Shazia Ovaisi, a GP in north London, said one of her male Muslim contemporaries at medical school failed to complete his training because he refused to examine a woman patient as part of his final exams.
“He was academically gifted, one of the best students, but gradually he got in with certain Islamic groups and started to become more radical,” said Ovaisi.
“You could see there was a change in his personality as time went by. During the final exams he was supposed to treat a female patient in hospital. He refused to do it, even though it would have been a very basic examination, nothing intrusive.
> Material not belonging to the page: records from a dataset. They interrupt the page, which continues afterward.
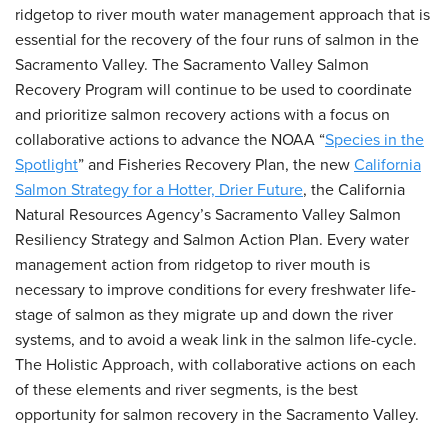
ridgetop to river mouth water management approach that is
essential for the recovery of the four runs of salmon in the
Sacramento Valley. The Sacramento Valley Salmon
Recovery Program will continue to be used to coordinate
and prioritize salmon recovery actions with a focus on
collaborative actions to advance the NOAA “
Species in the
Spotlight
” and Fisheries Recovery Plan, the new
California
Salmon Strategy for a Hotter, Drier Future
, the California
Natural Resources Agency’s Sacramento Valley Salmon
Resiliency Strategy and Salmon Action Plan. Every water
management action from ridgetop to river mouth is
necessary to improve conditions for every freshwater life-
stage of salmon as they migrate up and down the river
systems, and to avoid a weak link in the salmon life-cycle.
The Holistic Approach, with collaborative actions on each
of these elements and river segments, is the best
opportunity for salmon recovery in the Sacramento Valley.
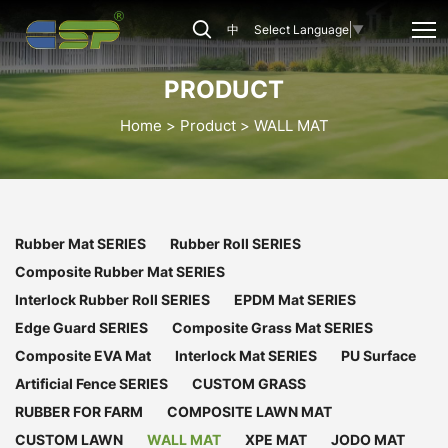
CSP-
中
Select Language
▼
WM-
011
PRODUCT
Home
Product
WALL MAT
Rubber Mat SERIES
Rubber Roll SERIES
Composite Rubber Mat SERIES
Interlock Rubber Roll SERIES
EPDM Mat SERIES
Edge Guard SERIES
Composite Grass Mat SERIES
Composite EVA Mat
Interlock Mat SERIES
PU Surface
Artificial Fence SERIES
CUSTOM GRASS
RUBBER FOR FARM
COMPOSITE LAWN MAT
CUSTOM LAWN
WALL MAT
XPE MAT
JODO MAT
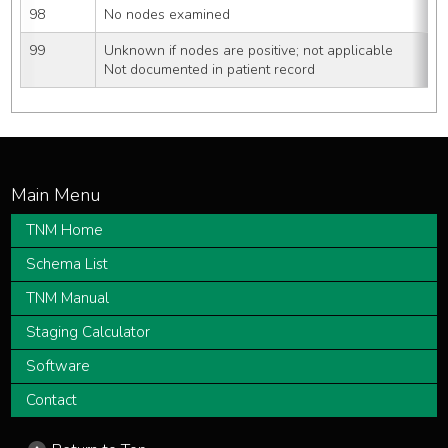
98
No nodes examined
99
Unknown if nodes are positive; not applicable
Not documented in patient record
TNM Home
Schema List
TNM Manual
Staging Calculator
Software
Contact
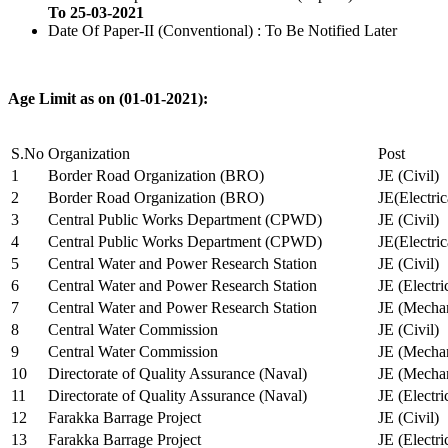
To 25-03-2021
Date Of Paper-II (Conventional) : To Be Notified Later
Age Limit as on (01-01-2021):
S.No
Organization
Post
1
Border Road Organization (BRO)
JE (Civil)
2
Border Road Organization (BRO)
JE(Electri
3
Central Public Works Department (CPWD)
JE (Civil)
4
Central Public Works Department (CPWD)
JE(Electric
5
Central Water and Power Research Station
JE (Civil)
6
Central Water and Power Research Station
JE (Electri
7
Central Water and Power Research Station
JE (Mechan
8
Central Water Commission
JE (Civil)
9
Central Water Commission
JE (Mechan
10
Directorate of Quality Assurance (Naval)
JE (Mechan
11
Directorate of Quality Assurance (Naval)
JE (Electri
12
Farakka Barrage Project
JE (Civil)
13
Farakka Barrage Project
JE (Electri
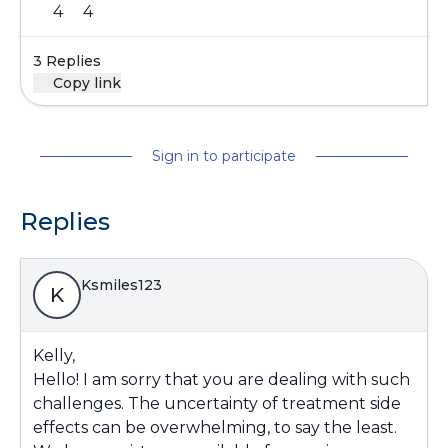
4
4
3 Replies
Copy link
Sign in to participate
Replies
Ksmiles123
K
Kelly,
Hello! I am sorry that you are dealing with such
challenges. The uncertainty of treatment side
effects can be overwhelming, to say the least.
“But he refused and as a result he failed his exams. I was quite shocked and disappointed about it because I don’t see there being anything in our religion that prohibits us from examining male and female patients.”
Both the Muslim Council of Britain and Muslim Doctors and Dentist Association said they were aware of students opting out but did not support them.
Dr Abdul Majid Katme, of the Islamic Medical Association, said: “To learn about alcohol, to learn about sexually transmitted disease, to learn about abortion, it gives us more evidence to campaign against it. There is a difference between learning and practising.
“It is obligatory for Muslim doctors and students to learn about everything. The prophet said, ‘Learn about witchcraft, but don’t practise it’.”